The court was told DNA found on clothing resulted in a suspect known as "Mr B" being arrested. He was arrested in December 2022 but so far no one has been charged.
Mr Henry said Greater Manchester Police were on notice about this matter from 2009 as to other DNA. A forensic review done for the CPS in December that year had identified saliva on the bra. It revealed a mixed DNA profile - the majority that of the victim - but it showed the prescence of at least two persons. He said Mr B was consequently identified as someone who could have been identified by that DNA.
In a statement the campaign group, APPEAL, which has taken up Andrew's case said: "At the July hearing Andy's barristers will draw the Court's attention to key evidence, unearthed by APPEAL and which undermines the prosecution's case, which was not provided to the defence at trial. They will also present the new DNA evidence supporting Andy's innocence. This non-disclosure deprived the jury of crucial information and ultimately led to Andy's wrongful conviction and 17 years of imprisonment.

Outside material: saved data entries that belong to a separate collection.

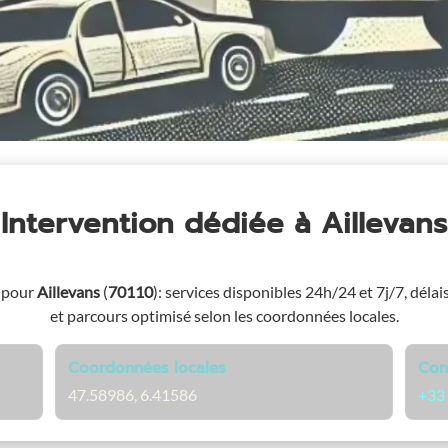
Intervention dédiée
à Aillevans
e pour
Aillevans
(
70110
)
: services disponibles 24h/24 et 7j/7, délai
et parcours optimisé selon les coordonnées locales.
Coordonnées locales
Con
47.58986, 6.41586
+33 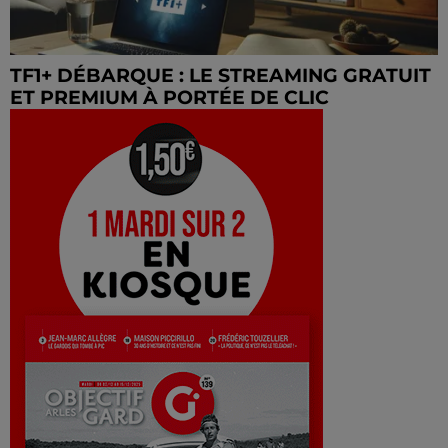
TF1+ DÉBARQUE : LE STREAMING GRATUIT
ET PREMIUM À PORTÉE DE CLIC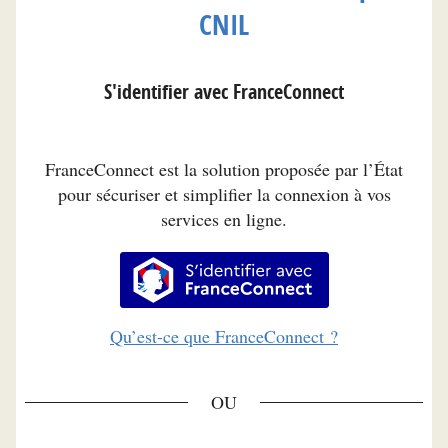
CNIL
S'identifier avec FranceConnect
FranceConnect est la solution proposée par l’État
pour sécuriser et simplifier la connexion à vos
services en ligne.
S’identifier avec FranceConnec
Qu’est-ce que FranceConnect ?
*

"Andy's barristers will seek to persuade the appeal judges that it is in the interests of justice for the court to fully explore the disclosure failings in his case. It is vital that the wider criminal justice system must learn from mistakes made."
Mr Henry told the Court of Appeal that the prosecution in the original case also failed to tell the court that a couple who claimed to have been able to identify Malkinson walking past their car had 16 convictions for 38 offences between them. The male witness also had a lengthy history of drug addiction that was not known to the judge or jury. The prosecution’s case relied on eyewitnesses and the victim picking out Mr Malkinson in a video lineup.
Mr Malkinson’s lawyer, Emily Bolton, director of the charity Appeal, said: “This process is taking way, way too long. This testing that they are doing now could have been commissioned on an urgent basis. This is not a system that is treating wrongful convictions as an emergency.”
As well as wanting his conviction overturned, Malkinson wants to be compensated. “They can’t give me my life back, can they?” he said “So the only thing they can do is give me a secure future for what’s left of my life. I’m 57, I have type 1 diabetes. I’m not well and I might not live another 10 years.”
Mr Henry told the court that Andrew had been given a life sentence after being convicted of rape and attempted strangulation, with a minimum tarrif of seven years. His earliest release date was 2010 but he was actually released in late 2020.
A spokesperson for GMP said: "We don’t have a comment to provide at this time, as the investigation is ongoing."